:: DATA PROVIDED ::
------

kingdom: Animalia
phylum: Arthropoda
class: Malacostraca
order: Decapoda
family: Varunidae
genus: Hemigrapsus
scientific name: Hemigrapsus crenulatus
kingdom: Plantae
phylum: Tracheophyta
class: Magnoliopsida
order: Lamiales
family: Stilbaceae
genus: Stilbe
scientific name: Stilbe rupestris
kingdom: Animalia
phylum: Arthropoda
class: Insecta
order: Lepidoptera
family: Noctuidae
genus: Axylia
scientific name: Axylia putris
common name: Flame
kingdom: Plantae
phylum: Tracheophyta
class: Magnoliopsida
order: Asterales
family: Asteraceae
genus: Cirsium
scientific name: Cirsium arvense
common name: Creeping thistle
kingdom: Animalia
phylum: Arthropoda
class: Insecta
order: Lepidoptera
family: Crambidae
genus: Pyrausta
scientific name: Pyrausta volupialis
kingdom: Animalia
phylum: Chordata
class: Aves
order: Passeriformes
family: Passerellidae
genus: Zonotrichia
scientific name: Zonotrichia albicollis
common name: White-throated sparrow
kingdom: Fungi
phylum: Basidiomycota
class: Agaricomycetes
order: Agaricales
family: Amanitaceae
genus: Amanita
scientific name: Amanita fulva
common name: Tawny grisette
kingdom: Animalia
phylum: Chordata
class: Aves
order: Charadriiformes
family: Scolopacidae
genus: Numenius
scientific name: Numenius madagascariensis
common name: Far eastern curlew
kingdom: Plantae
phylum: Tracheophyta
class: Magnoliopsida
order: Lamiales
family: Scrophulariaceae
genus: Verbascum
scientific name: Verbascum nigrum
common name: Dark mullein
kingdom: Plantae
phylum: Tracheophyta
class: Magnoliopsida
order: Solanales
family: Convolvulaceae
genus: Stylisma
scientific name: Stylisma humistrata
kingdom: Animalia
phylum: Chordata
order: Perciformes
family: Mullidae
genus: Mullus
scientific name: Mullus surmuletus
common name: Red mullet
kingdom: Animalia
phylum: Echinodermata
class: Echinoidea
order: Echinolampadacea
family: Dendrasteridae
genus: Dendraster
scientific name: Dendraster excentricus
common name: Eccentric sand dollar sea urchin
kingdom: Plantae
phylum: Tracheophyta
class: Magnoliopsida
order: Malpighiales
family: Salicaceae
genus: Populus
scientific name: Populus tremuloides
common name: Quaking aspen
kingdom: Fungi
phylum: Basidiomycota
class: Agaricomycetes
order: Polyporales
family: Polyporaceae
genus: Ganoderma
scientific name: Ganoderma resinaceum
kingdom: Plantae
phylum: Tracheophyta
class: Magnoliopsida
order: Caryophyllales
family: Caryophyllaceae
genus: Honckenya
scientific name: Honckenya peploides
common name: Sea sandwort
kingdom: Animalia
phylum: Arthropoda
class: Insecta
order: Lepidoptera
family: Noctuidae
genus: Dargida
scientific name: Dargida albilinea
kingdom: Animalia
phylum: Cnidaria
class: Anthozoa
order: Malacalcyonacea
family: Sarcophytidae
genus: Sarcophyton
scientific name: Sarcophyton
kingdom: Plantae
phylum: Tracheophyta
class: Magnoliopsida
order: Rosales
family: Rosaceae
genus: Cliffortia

------

:: WHAT THE TASK ASKS ::
From the entries, return word for word every line from the one containing "genus: Zonotrichia" up to and including the one containing "family: Scrophulariaceae".

:: TASK RESPONSE ::
genus: Zonotrichia
scientific name: Zonotrichia albicollis
common name: White-throated sparrow
kingdom: Fungi
phylum: Basidiomycota
class: Agaricomycetes
order: Agaricales
family: Amanitaceae
genus: Amanita
scientific name: Amanita fulva
common name: Tawny grisette
kingdom: Animalia
phylum: Chordata
class: Aves
order: Charadriiformes
family: Scolopacidae
genus: Numenius
scientific name: Numenius madagascariensis
common name: Far eastern curlew
kingdom: Plantae
phylum: Tracheophyta
class: Magnoliopsida
order: Lamiales
family: Scrophulariaceae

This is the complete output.